_WORK INSTRUCTION_
Can you update the part of the goop Label piece that opens with "Gwyneth Paltrow’s goop" and closes with "of the brand." by writing it out again with "label" in place of "brand"?

Top of SUPPLIED PASSAGE

Gwyneth Paltrow’s goop launched its very own clothing line today, goop Label. Even though both Vanity Fair and the NY Times are calling it Goop Label. You know what’s annoying about a brand with a lower case name, “goop”? It’s hard to find consistency in the way it’s presented. On the goop website, goop is almost always styled as “goop”. Sometimes though, as a heading, it’s block capitals, like GOOP. But when other people are writing about goop, the upper case “G” is applied. Because it looks weird to most people to have a proper name not begin with a capital. This might seem like a lot of words about one word and no big deal but shouldn’t it be a big deal when Gwyneth’s professional focus right now is building her brand? The first thing about a brand is the name of the brand.
Anyway, goop Label’s first collection is four pieces – a blazer, matching culottes, a chambray shirt, and a tote. The chambray shirt is already sold out as she told the NY Times that “only dozens are available” and won’t be restocked when they sell out. “I’m worried that we underordered by a lot,” she follows presciently. But during the interview, she also explains that everything is new to her.
“I’ve always really taken my time with goop. You have to understand: I am on the steepest learning curve of my life. Every day that I’m here, I’m learning what I don’t know, which is tons.”

Bottom of SUPPLIED PASSAGE
Top of GIVEN ENTRIES

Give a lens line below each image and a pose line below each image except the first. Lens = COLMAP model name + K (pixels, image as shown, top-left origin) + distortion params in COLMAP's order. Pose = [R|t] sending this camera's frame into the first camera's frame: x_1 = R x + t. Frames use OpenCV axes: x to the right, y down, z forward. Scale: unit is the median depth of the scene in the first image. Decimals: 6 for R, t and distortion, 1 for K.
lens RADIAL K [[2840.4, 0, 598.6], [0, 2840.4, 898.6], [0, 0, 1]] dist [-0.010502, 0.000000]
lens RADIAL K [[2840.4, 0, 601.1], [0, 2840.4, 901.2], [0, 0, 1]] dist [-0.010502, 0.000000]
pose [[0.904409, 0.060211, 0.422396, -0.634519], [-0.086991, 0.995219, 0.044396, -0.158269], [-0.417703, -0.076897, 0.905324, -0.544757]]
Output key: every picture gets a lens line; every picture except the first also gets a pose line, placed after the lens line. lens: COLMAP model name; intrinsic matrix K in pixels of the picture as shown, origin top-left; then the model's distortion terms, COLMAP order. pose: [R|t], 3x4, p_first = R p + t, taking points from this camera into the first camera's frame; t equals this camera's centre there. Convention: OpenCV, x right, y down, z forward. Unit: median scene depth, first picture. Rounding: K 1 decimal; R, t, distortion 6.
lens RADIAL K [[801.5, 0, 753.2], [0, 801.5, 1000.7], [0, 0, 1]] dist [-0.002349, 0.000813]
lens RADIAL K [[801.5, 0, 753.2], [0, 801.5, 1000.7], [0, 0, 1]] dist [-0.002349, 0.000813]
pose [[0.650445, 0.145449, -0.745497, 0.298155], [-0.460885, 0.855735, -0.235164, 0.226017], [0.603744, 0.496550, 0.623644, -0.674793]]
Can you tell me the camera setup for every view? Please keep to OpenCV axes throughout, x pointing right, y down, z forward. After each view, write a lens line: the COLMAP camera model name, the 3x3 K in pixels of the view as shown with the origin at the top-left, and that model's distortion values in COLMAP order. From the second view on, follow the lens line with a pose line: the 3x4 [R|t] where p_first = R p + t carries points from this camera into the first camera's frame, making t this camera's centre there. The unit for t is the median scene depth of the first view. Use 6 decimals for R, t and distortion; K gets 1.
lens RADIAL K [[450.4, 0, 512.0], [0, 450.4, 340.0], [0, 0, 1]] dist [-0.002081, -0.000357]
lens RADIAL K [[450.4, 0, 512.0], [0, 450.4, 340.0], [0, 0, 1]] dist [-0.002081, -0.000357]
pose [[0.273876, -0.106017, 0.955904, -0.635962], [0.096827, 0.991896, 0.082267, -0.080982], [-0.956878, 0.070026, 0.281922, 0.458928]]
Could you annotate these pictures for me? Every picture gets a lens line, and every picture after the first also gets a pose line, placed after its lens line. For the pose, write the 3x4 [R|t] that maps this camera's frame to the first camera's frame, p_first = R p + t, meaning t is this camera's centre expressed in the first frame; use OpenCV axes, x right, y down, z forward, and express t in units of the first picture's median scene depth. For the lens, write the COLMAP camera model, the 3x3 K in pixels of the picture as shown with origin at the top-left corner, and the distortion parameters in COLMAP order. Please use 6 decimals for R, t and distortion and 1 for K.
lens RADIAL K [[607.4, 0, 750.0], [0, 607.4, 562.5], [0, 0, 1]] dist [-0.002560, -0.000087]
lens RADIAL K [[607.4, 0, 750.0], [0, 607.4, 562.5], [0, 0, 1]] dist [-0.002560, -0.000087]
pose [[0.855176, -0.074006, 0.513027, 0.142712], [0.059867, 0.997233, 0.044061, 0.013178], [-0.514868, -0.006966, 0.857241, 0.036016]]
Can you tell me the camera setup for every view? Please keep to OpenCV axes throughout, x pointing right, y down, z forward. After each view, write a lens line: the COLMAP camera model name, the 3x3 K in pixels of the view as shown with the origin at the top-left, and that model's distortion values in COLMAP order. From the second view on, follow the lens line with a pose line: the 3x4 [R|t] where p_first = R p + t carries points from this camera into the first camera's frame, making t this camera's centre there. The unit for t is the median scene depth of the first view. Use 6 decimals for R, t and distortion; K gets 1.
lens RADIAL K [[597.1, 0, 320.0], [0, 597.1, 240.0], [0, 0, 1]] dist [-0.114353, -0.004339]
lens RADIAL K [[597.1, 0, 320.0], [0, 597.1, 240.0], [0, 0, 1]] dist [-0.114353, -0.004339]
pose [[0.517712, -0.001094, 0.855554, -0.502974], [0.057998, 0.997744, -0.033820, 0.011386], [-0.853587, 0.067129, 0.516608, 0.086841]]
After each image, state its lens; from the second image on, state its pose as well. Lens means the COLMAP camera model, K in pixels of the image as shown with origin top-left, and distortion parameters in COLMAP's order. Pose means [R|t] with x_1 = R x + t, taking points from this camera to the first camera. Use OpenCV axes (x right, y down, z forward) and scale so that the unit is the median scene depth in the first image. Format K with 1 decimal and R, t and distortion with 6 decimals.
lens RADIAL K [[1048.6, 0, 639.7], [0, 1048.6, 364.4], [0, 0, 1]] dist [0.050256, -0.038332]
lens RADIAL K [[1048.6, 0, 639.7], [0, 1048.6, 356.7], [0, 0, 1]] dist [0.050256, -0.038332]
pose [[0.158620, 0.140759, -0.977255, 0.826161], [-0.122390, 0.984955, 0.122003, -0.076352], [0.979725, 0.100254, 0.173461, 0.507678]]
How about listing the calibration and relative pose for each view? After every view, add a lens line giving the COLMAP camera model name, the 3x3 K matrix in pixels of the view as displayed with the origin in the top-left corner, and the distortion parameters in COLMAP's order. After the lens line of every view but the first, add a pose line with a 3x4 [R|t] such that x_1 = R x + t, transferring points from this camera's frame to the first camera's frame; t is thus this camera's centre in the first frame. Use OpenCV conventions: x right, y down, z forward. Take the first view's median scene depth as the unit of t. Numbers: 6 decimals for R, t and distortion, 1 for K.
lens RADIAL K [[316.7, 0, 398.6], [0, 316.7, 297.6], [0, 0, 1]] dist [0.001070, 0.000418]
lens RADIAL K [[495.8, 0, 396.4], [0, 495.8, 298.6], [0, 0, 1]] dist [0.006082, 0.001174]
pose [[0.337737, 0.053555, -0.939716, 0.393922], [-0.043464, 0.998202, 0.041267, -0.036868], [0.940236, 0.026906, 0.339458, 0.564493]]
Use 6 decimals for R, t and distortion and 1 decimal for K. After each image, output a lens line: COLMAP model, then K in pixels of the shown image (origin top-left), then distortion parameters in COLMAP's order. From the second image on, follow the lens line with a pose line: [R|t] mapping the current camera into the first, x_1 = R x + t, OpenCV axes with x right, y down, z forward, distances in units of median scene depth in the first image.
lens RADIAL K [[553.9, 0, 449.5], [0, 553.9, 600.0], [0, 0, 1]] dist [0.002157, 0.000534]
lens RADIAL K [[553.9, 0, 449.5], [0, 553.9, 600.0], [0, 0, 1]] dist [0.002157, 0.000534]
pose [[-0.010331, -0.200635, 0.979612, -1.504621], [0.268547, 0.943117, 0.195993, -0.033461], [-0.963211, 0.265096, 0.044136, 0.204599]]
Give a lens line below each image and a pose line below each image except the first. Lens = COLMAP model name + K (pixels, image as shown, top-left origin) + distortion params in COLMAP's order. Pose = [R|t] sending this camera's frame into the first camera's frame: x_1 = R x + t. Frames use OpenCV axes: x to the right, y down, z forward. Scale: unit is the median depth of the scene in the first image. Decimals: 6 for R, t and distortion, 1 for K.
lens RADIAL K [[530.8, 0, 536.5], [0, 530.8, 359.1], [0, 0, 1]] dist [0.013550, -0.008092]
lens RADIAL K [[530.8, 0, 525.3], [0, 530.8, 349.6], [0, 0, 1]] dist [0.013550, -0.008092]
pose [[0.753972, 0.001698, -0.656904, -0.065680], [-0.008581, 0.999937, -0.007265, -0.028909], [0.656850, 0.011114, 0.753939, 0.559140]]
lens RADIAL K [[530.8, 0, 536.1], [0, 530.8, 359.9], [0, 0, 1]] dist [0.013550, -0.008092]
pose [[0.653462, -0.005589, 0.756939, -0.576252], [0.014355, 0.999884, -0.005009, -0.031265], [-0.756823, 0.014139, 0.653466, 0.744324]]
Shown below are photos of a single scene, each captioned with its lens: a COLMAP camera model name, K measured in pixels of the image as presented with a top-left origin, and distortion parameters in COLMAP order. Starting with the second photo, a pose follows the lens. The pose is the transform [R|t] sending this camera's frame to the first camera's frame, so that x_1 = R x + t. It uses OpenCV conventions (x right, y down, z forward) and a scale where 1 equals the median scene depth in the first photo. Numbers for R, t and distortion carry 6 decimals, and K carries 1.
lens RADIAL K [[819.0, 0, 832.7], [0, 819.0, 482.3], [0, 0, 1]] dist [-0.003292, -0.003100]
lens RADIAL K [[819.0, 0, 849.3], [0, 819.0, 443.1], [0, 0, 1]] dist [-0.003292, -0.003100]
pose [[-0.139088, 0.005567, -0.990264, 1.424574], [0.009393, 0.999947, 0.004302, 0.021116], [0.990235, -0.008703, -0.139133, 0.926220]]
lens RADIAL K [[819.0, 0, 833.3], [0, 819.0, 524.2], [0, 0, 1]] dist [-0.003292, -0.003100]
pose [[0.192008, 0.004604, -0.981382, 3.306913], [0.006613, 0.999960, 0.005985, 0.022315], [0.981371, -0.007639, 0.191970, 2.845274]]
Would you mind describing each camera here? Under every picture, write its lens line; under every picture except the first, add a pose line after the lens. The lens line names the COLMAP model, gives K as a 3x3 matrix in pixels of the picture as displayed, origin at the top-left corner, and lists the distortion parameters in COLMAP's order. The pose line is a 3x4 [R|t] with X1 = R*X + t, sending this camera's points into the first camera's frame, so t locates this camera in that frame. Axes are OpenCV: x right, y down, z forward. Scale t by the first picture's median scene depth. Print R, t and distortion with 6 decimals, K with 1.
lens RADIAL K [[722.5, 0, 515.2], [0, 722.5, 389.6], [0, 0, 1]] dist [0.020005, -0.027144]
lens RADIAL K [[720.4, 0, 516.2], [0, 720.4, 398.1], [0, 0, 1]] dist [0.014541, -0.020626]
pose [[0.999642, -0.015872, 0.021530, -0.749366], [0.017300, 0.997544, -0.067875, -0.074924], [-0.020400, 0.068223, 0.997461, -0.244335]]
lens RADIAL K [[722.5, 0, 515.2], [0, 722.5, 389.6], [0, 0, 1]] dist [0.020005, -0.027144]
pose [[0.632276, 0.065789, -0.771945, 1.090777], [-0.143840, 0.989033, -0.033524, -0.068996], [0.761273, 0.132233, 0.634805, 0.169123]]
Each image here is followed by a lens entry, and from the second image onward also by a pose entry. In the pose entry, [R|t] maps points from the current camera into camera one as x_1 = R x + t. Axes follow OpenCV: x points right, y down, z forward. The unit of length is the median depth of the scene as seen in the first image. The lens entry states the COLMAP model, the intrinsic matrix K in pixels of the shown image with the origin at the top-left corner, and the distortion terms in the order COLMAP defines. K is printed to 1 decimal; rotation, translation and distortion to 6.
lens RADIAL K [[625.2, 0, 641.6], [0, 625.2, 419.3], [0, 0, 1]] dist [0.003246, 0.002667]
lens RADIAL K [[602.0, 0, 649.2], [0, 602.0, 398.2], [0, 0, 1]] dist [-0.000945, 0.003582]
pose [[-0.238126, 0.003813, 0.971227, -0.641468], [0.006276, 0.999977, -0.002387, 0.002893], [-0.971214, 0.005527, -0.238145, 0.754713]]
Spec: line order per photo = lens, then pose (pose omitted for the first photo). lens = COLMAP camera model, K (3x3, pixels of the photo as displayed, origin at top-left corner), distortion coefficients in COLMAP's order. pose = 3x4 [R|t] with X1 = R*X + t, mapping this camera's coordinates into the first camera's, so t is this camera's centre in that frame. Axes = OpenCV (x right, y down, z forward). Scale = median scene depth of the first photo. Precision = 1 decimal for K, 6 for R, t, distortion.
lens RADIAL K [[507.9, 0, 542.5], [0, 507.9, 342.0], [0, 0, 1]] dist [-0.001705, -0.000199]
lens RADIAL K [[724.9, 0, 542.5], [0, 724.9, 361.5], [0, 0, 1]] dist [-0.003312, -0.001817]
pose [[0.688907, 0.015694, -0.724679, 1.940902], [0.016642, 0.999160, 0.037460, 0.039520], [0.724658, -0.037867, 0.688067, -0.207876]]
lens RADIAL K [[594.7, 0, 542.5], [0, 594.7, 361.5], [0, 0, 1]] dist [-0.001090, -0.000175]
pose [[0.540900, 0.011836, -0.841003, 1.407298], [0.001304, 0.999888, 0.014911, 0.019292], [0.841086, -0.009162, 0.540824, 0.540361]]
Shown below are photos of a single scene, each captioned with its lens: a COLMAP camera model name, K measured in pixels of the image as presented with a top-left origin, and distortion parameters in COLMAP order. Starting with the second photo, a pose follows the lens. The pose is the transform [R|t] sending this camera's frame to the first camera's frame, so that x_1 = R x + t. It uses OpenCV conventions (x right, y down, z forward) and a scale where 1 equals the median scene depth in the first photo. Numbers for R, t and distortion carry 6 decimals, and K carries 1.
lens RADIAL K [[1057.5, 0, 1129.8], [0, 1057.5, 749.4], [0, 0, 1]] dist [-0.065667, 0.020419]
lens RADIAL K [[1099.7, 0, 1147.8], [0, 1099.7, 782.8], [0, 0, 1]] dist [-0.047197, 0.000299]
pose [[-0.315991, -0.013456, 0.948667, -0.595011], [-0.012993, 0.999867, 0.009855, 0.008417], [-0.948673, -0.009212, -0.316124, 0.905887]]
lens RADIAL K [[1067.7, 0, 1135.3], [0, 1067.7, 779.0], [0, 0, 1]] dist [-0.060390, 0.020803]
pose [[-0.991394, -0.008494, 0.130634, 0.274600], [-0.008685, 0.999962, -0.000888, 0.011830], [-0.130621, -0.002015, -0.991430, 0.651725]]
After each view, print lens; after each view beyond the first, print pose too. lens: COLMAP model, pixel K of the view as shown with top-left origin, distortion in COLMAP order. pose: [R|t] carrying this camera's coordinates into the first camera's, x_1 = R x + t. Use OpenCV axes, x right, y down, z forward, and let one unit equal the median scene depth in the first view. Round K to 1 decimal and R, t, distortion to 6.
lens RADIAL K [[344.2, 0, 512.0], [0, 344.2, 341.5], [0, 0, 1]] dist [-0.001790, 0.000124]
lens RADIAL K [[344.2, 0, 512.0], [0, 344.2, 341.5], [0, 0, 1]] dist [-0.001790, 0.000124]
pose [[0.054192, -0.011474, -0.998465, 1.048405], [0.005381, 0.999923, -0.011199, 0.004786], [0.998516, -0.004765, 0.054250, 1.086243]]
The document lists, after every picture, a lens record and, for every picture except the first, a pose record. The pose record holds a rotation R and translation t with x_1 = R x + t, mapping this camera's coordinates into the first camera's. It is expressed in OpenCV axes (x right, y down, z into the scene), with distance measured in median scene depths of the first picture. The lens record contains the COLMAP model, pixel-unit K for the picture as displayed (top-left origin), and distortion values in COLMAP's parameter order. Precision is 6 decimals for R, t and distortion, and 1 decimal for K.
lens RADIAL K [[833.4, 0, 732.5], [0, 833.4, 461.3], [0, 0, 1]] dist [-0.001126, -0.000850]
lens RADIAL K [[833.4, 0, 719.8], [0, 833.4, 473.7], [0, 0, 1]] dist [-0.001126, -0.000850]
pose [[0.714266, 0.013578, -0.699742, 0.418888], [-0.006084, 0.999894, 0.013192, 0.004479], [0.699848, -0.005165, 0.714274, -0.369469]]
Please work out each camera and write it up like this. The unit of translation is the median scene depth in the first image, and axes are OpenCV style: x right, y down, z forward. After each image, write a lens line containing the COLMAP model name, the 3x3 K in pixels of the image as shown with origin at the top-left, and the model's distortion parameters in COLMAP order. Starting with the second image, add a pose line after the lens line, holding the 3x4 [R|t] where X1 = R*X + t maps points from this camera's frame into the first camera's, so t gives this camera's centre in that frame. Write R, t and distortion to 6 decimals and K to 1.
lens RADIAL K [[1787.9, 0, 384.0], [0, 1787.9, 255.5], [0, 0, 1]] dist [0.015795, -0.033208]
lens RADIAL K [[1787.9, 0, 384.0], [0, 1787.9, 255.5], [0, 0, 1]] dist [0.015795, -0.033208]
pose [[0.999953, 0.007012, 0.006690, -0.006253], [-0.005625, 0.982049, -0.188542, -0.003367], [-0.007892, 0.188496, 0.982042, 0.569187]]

Bottom of GIVEN ENTRIES

_ANSWER TO THE EXERCISE_
Gwyneth Paltrow’s goop launched its very own clothing line today, goop Label. Even though both Vanity Fair and the NY Times are calling it Goop Label. You know what’s annoying about a label with a lower case name, “goop”? It’s hard to find consistency in the way it’s presented. On the goop website, goop is almost always styled as “goop”. Sometimes though, as a heading, it’s block capitals, like GOOP. But when other people are writing about goop, the upper case “G” is applied. Because it looks weird to most people to have a proper name not begin with a capital. This might seem like a lot of words about one word and no big deal but shouldn’t it be a big deal when Gwyneth’s professional focus right now is building her label? The first thing about a label is the name of the label.